The ways that equipment fail are represented by codes that are preloaded within the applicable CMMS module during the implementation and are listed in a dynamic value list for the end user to select when assigning a type of damage to equipment failure. Not all equipment is subjected to the same damage that causes them to fail a certain way. There may be overlap but not always, so it is best that each object part have a subset of damage codes assigned. When populating the damage code portion of the upload template, make sure you use a wide-range, robust set of damages. This list can be found in most MRO textbooks.
Once the corrective order is complete and “actuals” are being recorded, make sure to enter what the solution was to correct the damage and restore the equipment. This is the remedy to the problem. Recording this bit of information may come in handy in future failures because the track record would exist on what was done in the past to correct the problem. It may be discovered that the older remedy to the problem may have introduced a defect into the process that ultimately led to another failure, which means that another remedy needs to be developed and implemented. The only way to know for certain is to take the extra time and record the data in the CMMS. This information may hold the key to which actions must be taken to reduce downtime from several days to only several hours.

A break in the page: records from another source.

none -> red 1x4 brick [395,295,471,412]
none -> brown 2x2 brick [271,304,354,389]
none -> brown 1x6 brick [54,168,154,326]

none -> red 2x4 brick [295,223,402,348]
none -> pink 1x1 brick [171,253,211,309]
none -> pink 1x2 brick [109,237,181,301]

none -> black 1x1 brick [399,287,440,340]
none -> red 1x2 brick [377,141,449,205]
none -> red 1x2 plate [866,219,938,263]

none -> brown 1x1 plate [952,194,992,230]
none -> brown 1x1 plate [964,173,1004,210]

Lots of accurate data accumulated over the years is optimum. Now combine this with analytical functionality such as mean time between failure (MTBF) and mean time to repair (MTTR) via malfunction start and malfunction end commonly found in CMMS, and you’ve got a toolset that provides a path for equipment reliability improvement. You improve reliability by minimizing or eliminating the causes of failures altogether. If you eliminate the cause of failure, you essentially eliminate failure. And that is measureable, quantifiable improvement. Again, the elements that make this analysis possible with such rewarding results is defining an object type (what category of equipment), damage code (what is wrong with it that prevents it from operating), cause code (what is the culprit that triggered the damage), and remedy code (what was done to repair the damage and restore the equipment).
The other piece of the RCFA functionality toolset that would help immensely in cutting to the chase is the Pareto chart. The Pareto principle states that 80% of your problems are caused by 20% of your equipment in an industrial setting. A Pareto chart displays the data in such a way as to make it obvious what the biggest problem is.

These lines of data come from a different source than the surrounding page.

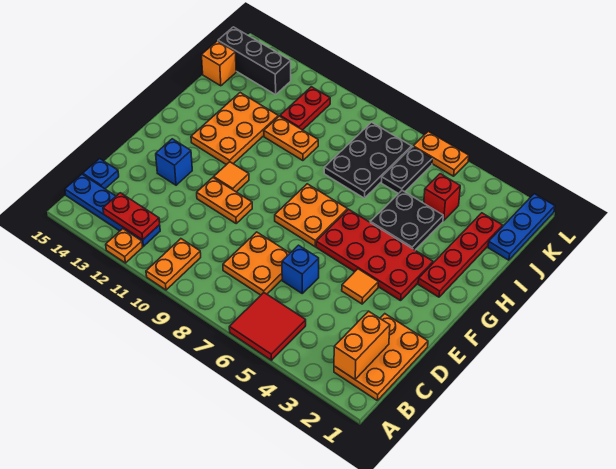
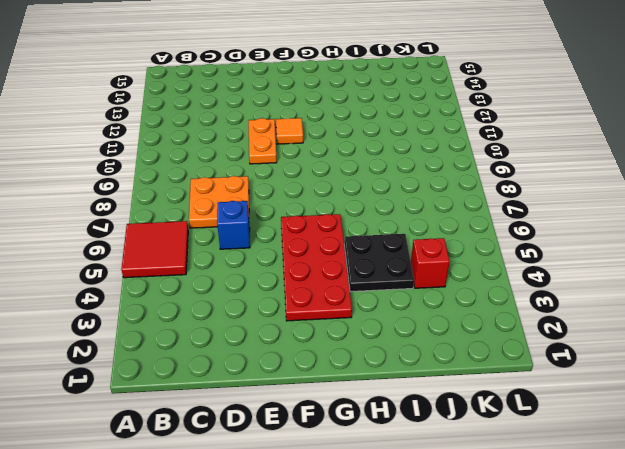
none -> orange 1x2 plate [146,239,201,290]
none -> orange 1x1 plate [106,229,143,263]
none -> orange 2x3 plate [334,314,428,400]

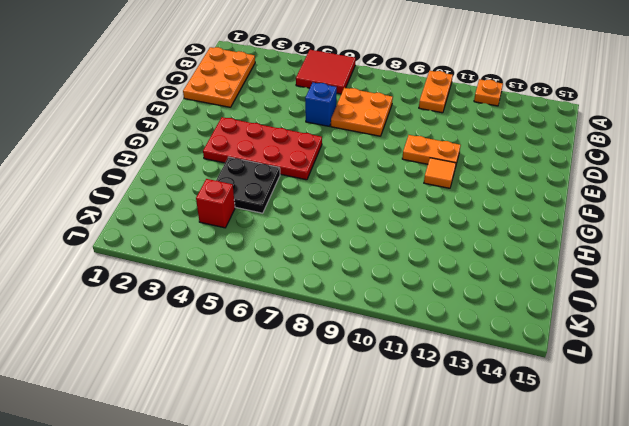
none -> blue 1x4 plate [65,174,160,246]
none -> blue 1x1 plate [83,159,119,189]
none -> orange 1x1 tile [342,269,378,304]

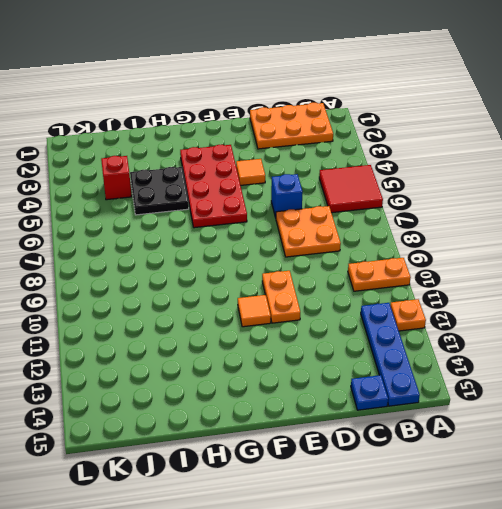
none -> blue 1x1 brick [156,139,192,185]
none -> orange 2x2 plate [275,184,348,247]
none -> red 1x4 plate [418,213,502,297]

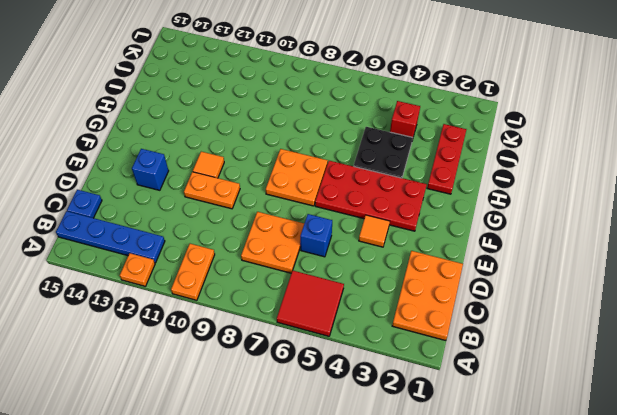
red 1x3 plate [427,124,466,194] -> red 1x4 plate [418,213,502,297]
none -> orange 2x3 plate [191,93,278,165]
none -> black 2x3 plate [324,122,412,198]
none -> orange 1x2 plate [264,116,318,161]

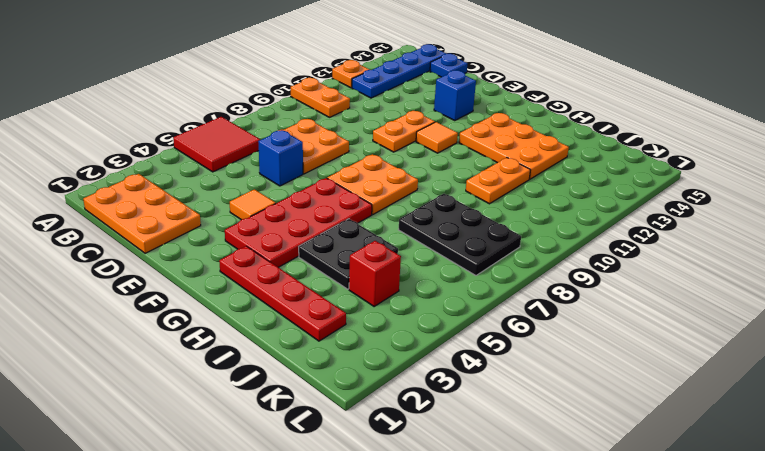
none -> blue 1x3 plate [488,194,555,260]
none -> black 1x2 plate [382,147,432,194]
none -> red 1x2 plate [280,87,330,130]

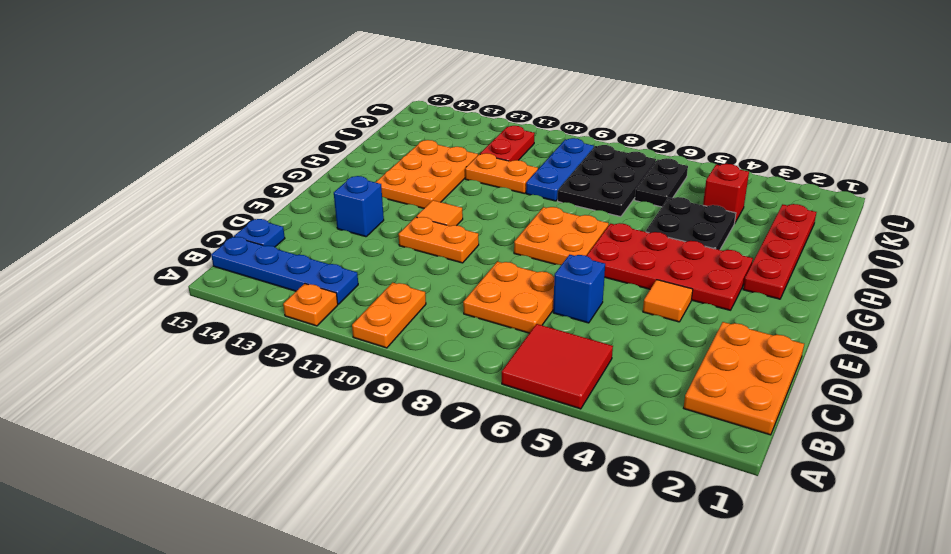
blue 1x3 plate [526,138,594,201] -> blue 1x3 plate moved to [488,194,555,260]
none -> orange 1x1 brick [202,41,236,86]
none -> black 1x3 brick [218,27,291,95]
none -> orange 1x2 plate [413,132,469,176]

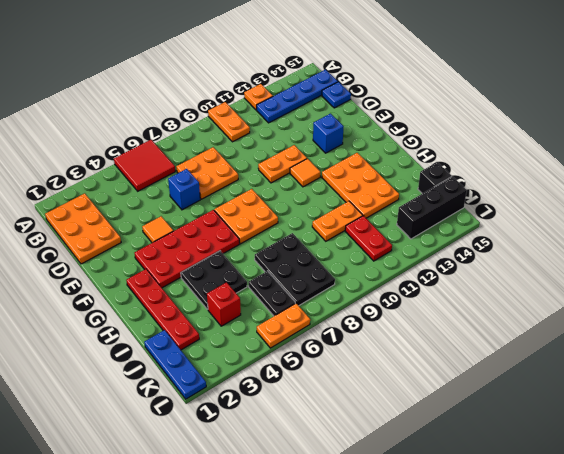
black 1x1 brick [418,162,452,194] -> orange 1x1 brick [202,41,236,86]
none -> orange 1x2 brick [334,311,390,379]
none -> red 1x2 plate [103,193,160,240]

An example of how to apply a Pareto chart to your MRO application is finding which equipment has the highest occurrence of failure, which has the second most failure occurrence, and so on. It ranks equipment failure occurrence from highest to least, from left to right. You now know what the most troublesome equipment is.
With this information, you can now concentrate scarce resources on the most troublesome equipment to garner the most maintenance bang for the buck. Further analysis can tell you what damage said equipment sustains and, taking it a bit further, what the causes of that damage are.
It focuses your effort to obtain the highest return with minimal expenditure. That is a quick win in anybody’s book.
Remember when tediously populating those cumbersome data templates and thinking these have no value for your future use of CMMS, think again. The data on these templates may very well hold the key to future process improvements through an even and steady improvement of equipment reliability.